### [Exercise objective]
First find the line with "0: (399, 64, 1.30)" in the entries below, then set down exactly every line through the line with "32: (301, 274, 1.33)", that line included.

### [Supplied material]
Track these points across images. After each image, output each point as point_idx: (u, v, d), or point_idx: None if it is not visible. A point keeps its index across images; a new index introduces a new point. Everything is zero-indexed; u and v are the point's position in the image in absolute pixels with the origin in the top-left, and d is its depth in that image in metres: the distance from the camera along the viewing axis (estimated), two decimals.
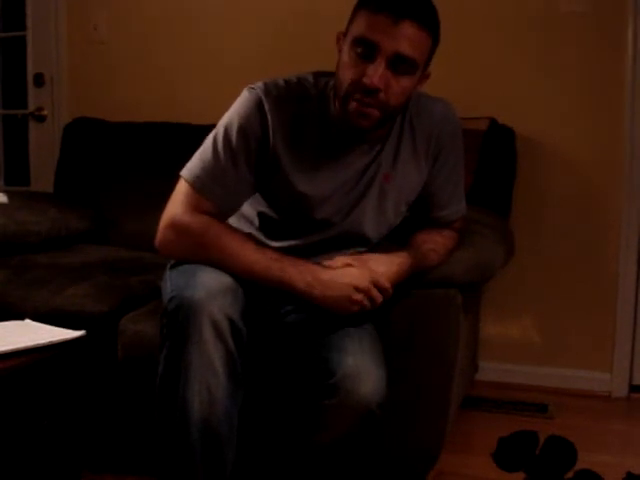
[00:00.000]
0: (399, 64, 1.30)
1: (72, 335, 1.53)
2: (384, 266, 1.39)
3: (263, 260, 1.34)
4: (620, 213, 2.41)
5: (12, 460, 1.45)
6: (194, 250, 1.37)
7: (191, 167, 1.42)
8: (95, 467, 1.79)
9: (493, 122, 2.30)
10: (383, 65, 1.29)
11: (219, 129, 1.42)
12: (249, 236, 1.53)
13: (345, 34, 1.36)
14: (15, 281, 1.93)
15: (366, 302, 1.34)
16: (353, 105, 1.33)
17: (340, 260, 1.39)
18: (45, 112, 3.04)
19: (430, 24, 1.32)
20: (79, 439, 1.63)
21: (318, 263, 1.38)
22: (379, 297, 1.35)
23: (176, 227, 1.38)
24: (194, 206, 1.39)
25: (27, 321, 1.66)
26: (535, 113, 2.45)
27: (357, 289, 1.33)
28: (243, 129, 1.39)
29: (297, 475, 1.42)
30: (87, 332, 1.56)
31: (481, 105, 2.36)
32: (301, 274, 1.33)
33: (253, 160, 1.41)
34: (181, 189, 1.42)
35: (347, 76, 1.33)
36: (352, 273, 1.35)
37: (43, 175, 3.00)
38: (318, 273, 1.34)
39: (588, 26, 2.38)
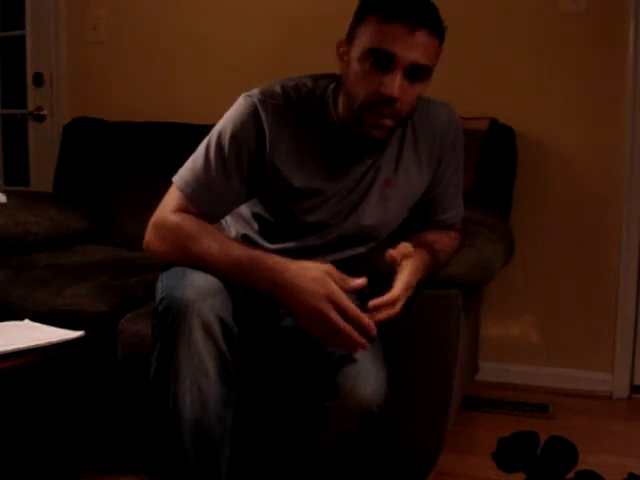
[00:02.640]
0: (415, 72, 1.30)
1: (72, 335, 1.53)
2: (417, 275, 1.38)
3: (226, 260, 1.30)
4: (620, 213, 2.41)
5: (12, 460, 1.45)
6: (171, 249, 1.37)
7: (182, 174, 1.42)
8: (95, 467, 1.79)
9: (493, 122, 2.30)
10: (401, 75, 1.28)
11: (212, 136, 1.41)
12: (245, 238, 1.53)
13: (349, 41, 1.34)
14: (15, 281, 1.93)
15: (324, 326, 1.23)
16: (370, 118, 1.32)
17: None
18: (44, 112, 3.04)
19: (440, 31, 1.32)
20: (79, 439, 1.63)
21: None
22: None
23: (157, 226, 1.39)
24: (181, 209, 1.39)
25: (27, 321, 1.65)
26: (535, 113, 2.45)
27: (315, 311, 1.22)
28: (236, 139, 1.38)
29: (297, 476, 1.41)
30: (87, 332, 1.56)
31: (481, 105, 2.36)
32: (264, 280, 1.28)
33: (245, 170, 1.40)
34: (171, 194, 1.42)
35: (361, 88, 1.31)
36: (315, 289, 1.23)
37: (43, 175, 3.00)
38: (282, 280, 1.26)
39: (588, 26, 2.38)
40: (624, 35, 2.35)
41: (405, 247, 1.37)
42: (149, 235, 1.41)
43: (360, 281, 1.26)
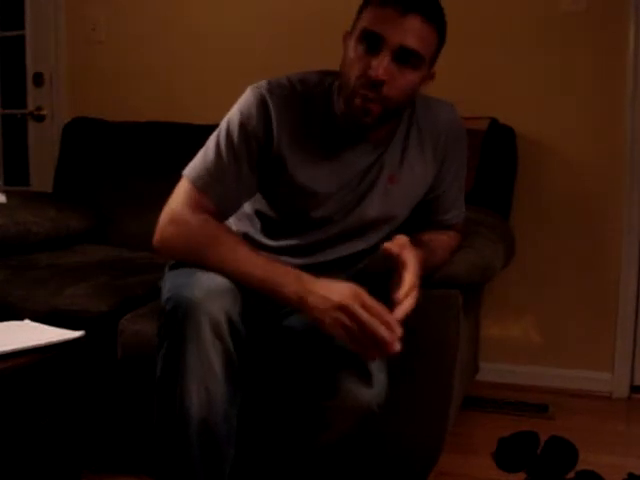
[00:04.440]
0: (404, 57, 1.30)
1: (72, 335, 1.53)
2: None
3: (255, 263, 1.30)
4: (621, 212, 2.41)
5: (12, 460, 1.45)
6: (192, 248, 1.35)
7: (193, 166, 1.41)
8: (95, 467, 1.79)
9: (493, 122, 2.30)
10: (388, 57, 1.29)
11: (221, 128, 1.41)
12: (245, 236, 1.53)
13: (351, 32, 1.36)
14: (15, 281, 1.93)
15: (350, 324, 1.19)
16: (357, 101, 1.32)
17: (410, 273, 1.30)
18: (44, 112, 3.04)
19: (436, 19, 1.32)
20: (79, 439, 1.63)
21: (315, 275, 1.30)
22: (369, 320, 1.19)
23: (176, 223, 1.37)
24: (195, 204, 1.38)
25: (27, 321, 1.65)
26: (535, 113, 2.45)
27: (340, 307, 1.20)
28: (245, 128, 1.38)
29: (297, 475, 1.41)
30: (87, 332, 1.56)
31: (481, 105, 2.36)
32: (291, 284, 1.26)
33: (255, 159, 1.40)
34: (182, 187, 1.41)
35: (353, 71, 1.32)
36: (342, 289, 1.22)
37: (43, 175, 3.00)
38: (310, 284, 1.25)
39: (588, 25, 2.38)
40: (624, 35, 2.35)
41: (399, 239, 1.36)
42: (164, 232, 1.37)
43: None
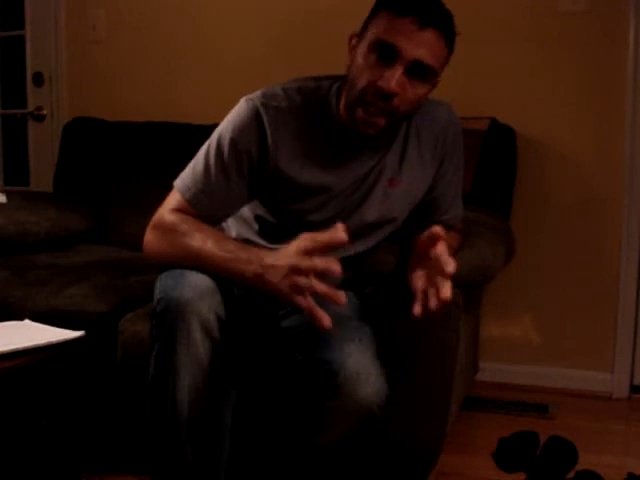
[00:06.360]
0: (418, 71, 1.28)
1: (71, 335, 1.53)
2: None
3: (219, 254, 1.29)
4: (621, 212, 2.41)
5: (12, 460, 1.45)
6: (167, 248, 1.36)
7: (183, 177, 1.42)
8: (95, 467, 1.79)
9: (493, 122, 2.30)
10: (401, 70, 1.27)
11: (212, 141, 1.40)
12: (246, 242, 1.53)
13: (360, 35, 1.33)
14: (15, 281, 1.92)
15: (305, 283, 1.18)
16: (360, 113, 1.31)
17: None
18: (44, 112, 3.04)
19: (450, 34, 1.31)
20: (79, 439, 1.63)
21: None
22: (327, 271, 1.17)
23: (155, 226, 1.39)
24: (179, 210, 1.39)
25: (27, 321, 1.65)
26: (535, 113, 2.45)
27: (294, 270, 1.19)
28: (235, 143, 1.37)
29: (297, 476, 1.41)
30: (86, 332, 1.56)
31: (481, 105, 2.36)
32: (250, 264, 1.25)
33: (246, 174, 1.39)
34: (172, 197, 1.42)
35: (362, 79, 1.30)
36: (288, 251, 1.21)
37: (43, 175, 3.00)
38: (265, 259, 1.25)
39: (588, 25, 2.38)
40: (624, 35, 2.35)
41: (437, 229, 1.30)
42: (147, 236, 1.40)
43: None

### [Response]
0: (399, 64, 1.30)
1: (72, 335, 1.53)
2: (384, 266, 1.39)
3: (263, 260, 1.34)
4: (620, 213, 2.41)
5: (12, 460, 1.45)
6: (194, 250, 1.37)
7: (191, 167, 1.42)
8: (95, 467, 1.79)
9: (493, 122, 2.30)
10: (383, 65, 1.29)
11: (219, 129, 1.42)
12: (249, 236, 1.53)
13: (345, 34, 1.36)
14: (15, 281, 1.93)
15: (366, 302, 1.34)
16: (353, 105, 1.33)
17: (340, 260, 1.39)
18: (45, 112, 3.04)
19: (430, 24, 1.32)
20: (79, 439, 1.63)
21: (318, 263, 1.38)
22: (379, 297, 1.35)
23: (176, 227, 1.38)
24: (194, 206, 1.39)
25: (27, 321, 1.66)
26: (535, 113, 2.45)
27: (357, 289, 1.33)
28: (243, 129, 1.39)
29: (297, 475, 1.42)
30: (87, 332, 1.56)
31: (481, 105, 2.36)
32: (301, 274, 1.33)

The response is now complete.